_TASK GOAL:_
Take the listing that follows and copy it precisely.

_RECORD EXTRACTS:_
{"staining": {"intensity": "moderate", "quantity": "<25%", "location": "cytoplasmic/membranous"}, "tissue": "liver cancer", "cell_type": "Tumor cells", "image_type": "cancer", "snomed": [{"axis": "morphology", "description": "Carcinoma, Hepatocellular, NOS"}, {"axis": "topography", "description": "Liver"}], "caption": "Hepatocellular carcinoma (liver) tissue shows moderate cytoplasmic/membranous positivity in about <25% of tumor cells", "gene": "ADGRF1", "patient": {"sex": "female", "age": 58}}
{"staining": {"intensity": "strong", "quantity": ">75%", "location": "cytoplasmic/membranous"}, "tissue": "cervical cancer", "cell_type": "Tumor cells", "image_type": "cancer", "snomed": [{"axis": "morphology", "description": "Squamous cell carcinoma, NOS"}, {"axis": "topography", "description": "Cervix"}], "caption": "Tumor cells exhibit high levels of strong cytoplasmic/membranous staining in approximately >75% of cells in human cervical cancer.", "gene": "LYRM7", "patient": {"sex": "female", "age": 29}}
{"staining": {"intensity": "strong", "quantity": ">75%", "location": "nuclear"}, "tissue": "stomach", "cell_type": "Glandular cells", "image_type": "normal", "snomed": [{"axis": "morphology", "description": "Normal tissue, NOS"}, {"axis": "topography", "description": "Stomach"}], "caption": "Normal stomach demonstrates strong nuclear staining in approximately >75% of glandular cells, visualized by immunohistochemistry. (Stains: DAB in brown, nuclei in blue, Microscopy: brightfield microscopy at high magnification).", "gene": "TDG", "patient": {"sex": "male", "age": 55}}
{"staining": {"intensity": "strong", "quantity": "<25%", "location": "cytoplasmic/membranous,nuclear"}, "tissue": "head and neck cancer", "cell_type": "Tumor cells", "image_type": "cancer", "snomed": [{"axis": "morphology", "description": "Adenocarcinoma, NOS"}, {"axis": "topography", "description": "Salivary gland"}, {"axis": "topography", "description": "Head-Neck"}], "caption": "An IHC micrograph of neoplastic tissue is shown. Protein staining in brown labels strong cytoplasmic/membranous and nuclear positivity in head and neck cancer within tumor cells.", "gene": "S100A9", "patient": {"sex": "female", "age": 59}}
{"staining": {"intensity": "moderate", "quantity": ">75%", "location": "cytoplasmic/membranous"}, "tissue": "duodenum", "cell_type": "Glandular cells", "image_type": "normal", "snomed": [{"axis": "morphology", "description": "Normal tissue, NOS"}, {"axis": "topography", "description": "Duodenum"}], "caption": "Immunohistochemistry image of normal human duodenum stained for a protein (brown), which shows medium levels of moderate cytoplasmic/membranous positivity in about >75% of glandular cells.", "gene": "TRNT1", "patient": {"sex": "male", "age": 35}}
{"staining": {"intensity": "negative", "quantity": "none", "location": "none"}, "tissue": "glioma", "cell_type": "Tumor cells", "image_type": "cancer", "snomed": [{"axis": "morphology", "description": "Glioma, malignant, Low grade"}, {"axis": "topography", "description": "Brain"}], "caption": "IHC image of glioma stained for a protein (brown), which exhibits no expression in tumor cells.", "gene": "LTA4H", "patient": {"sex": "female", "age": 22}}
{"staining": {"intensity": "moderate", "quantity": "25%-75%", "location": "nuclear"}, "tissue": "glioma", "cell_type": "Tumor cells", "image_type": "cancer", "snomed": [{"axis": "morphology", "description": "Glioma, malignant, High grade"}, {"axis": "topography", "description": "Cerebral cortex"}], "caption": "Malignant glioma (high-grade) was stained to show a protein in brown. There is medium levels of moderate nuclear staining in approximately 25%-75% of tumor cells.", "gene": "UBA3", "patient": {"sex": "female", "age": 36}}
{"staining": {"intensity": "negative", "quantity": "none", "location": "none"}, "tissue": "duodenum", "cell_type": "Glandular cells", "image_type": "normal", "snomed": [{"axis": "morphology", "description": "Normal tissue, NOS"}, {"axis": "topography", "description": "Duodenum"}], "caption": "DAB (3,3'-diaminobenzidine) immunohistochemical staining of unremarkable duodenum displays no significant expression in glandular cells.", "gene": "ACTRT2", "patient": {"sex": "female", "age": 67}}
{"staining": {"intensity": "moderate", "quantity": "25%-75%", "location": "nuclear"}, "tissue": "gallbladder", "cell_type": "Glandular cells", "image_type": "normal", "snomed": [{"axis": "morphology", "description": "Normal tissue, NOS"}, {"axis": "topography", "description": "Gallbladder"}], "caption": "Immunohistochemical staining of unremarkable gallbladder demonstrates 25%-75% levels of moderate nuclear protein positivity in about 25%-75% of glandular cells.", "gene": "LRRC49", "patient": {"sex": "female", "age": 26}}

_TASK RESULT:_
{"staining": {"intensity": "moderate", "quantity": "<25%", "location": "cytoplasmic/membranous"}, "tissue": "liver cancer", "cell_type": "Tumor cells", "image_type": "cancer", "snomed": [{"axis": "morphology", "description": "Carcinoma, Hepatocellular, NOS"}, {"axis": "topography", "description": "Liver"}], "caption": "Hepatocellular carcinoma (liver) tissue shows moderate cytoplasmic/membranous positivity in about <25% of tumor cells", "gene": "ADGRF1", "patient": {"sex": "female", "age": 58}}
{"staining": {"intensity": "strong", "quantity": ">75%", "location": "cytoplasmic/membranous"}, "tissue": "cervical cancer", "cell_type": "Tumor cells", "image_type": "cancer", "snomed": [{"axis": "morphology", "description": "Squamous cell carcinoma, NOS"}, {"axis": "topography", "description": "Cervix"}], "caption": "Tumor cells exhibit high levels of strong cytoplasmic/membranous staining in approximately >75% of cells in human cervical cancer.", "gene": "LYRM7", "patient": {"sex": "female", "age": 29}}
{"staining": {"intensity": "strong", "quantity": ">75%", "location": "nuclear"}, "tissue": "stomach", "cell_type": "Glandular cells", "image_type": "normal", "snomed": [{"axis": "morphology", "description": "Normal tissue, NOS"}, {"axis": "topography", "description": "Stomach"}], "caption": "Normal stomach demonstrates strong nuclear staining in approximately >75% of glandular cells, visualized by immunohistochemistry. (Stains: DAB in brown, nuclei in blue, Microscopy: brightfield microscopy at high magnification).", "gene": "TDG", "patient": {"sex": "male", "age": 55}}
{"staining": {"intensity": "strong", "quantity": "<25%", "location": "cytoplasmic/membranous,nuclear"}, "tissue": "head and neck cancer", "cell_type": "Tumor cells", "image_type": "cancer", "snomed": [{"axis": "morphology", "description": "Adenocarcinoma, NOS"}, {"axis": "topography", "description": "Salivary gland"}, {"axis": "topography", "description": "Head-Neck"}], "caption": "An IHC micrograph of neoplastic tissue is shown. Protein staining in brown labels strong cytoplasmic/membranous and nuclear positivity in head and neck cancer within tumor cells.", "gene": "S100A9", "patient": {"sex": "female", "age": 59}}
{"staining": {"intensity": "moderate", "quantity": ">75%", "location": "cytoplasmic/membranous"}, "tissue": "duodenum", "cell_type": "Glandular cells", "image_type": "normal", "snomed": [{"axis": "morphology", "description": "Normal tissue, NOS"}, {"axis": "topography", "description": "Duodenum"}], "caption": "Immunohistochemistry image of normal human duodenum stained for a protein (brown), which shows medium levels of moderate cytoplasmic/membranous positivity in about >75% of glandular cells.", "gene": "TRNT1", "patient": {"sex": "male", "age": 35}}
{"staining": {"intensity": "negative", "quantity": "none", "location": "none"}, "tissue": "glioma", "cell_type": "Tumor cells", "image_type": "cancer", "snomed": [{"axis": "morphology", "description": "Glioma, malignant, Low grade"}, {"axis": "topography", "description": "Brain"}], "caption": "IHC image of glioma stained for a protein (brown), which exhibits no expression in tumor cells.", "gene": "LTA4H", "patient": {"sex": "female", "age": 22}}
{"staining": {"intensity": "moderate", "quantity": "25%-75%", "location": "nuclear"}, "tissue": "glioma", "cell_type": "Tumor cells", "image_type": "cancer", "snomed": [{"axis": "morphology", "description": "Glioma, malignant, High grade"}, {"axis": "topography", "description": "Cerebral cortex"}], "caption": "Malignant glioma (high-grade) was stained to show a protein in brown. There is medium levels of moderate nuclear staining in approximately 25%-75% of tumor cells.", "gene": "UBA3", "patient": {"sex": "female", "age": 36}}
{"staining": {"intensity": "negative", "quantity": "none", "location": "none"}, "tissue": "duodenum", "cell_type": "Glandular cells", "image_type": "normal", "snomed": [{"axis": "morphology", "description": "Normal tissue, NOS"}, {"axis": "topography", "description": "Duodenum"}], "caption": "DAB (3,3'-diaminobenzidine) immunohistochemical staining of unremarkable duodenum displays no significant expression in glandular cells.", "gene": "ACTRT2", "patient": {"sex": "female", "age": 67}}
{"staining": {"intensity": "moderate", "quantity": "25%-75%", "location": "nuclear"}, "tissue": "gallbladder", "cell_type": "Glandular cells", "image_type": "normal", "snomed": [{"axis": "morphology", "description": "Normal tissue, NOS"}, {"axis": "topography", "description": "Gallbladder"}], "caption": "Immunohistochemical staining of unremarkable gallbladder demonstrates 25%-75% levels of moderate nuclear protein positivity in about 25%-75% of glandular cells.", "gene": "LRRC49", "patient": {"sex": "female", "age": 26}}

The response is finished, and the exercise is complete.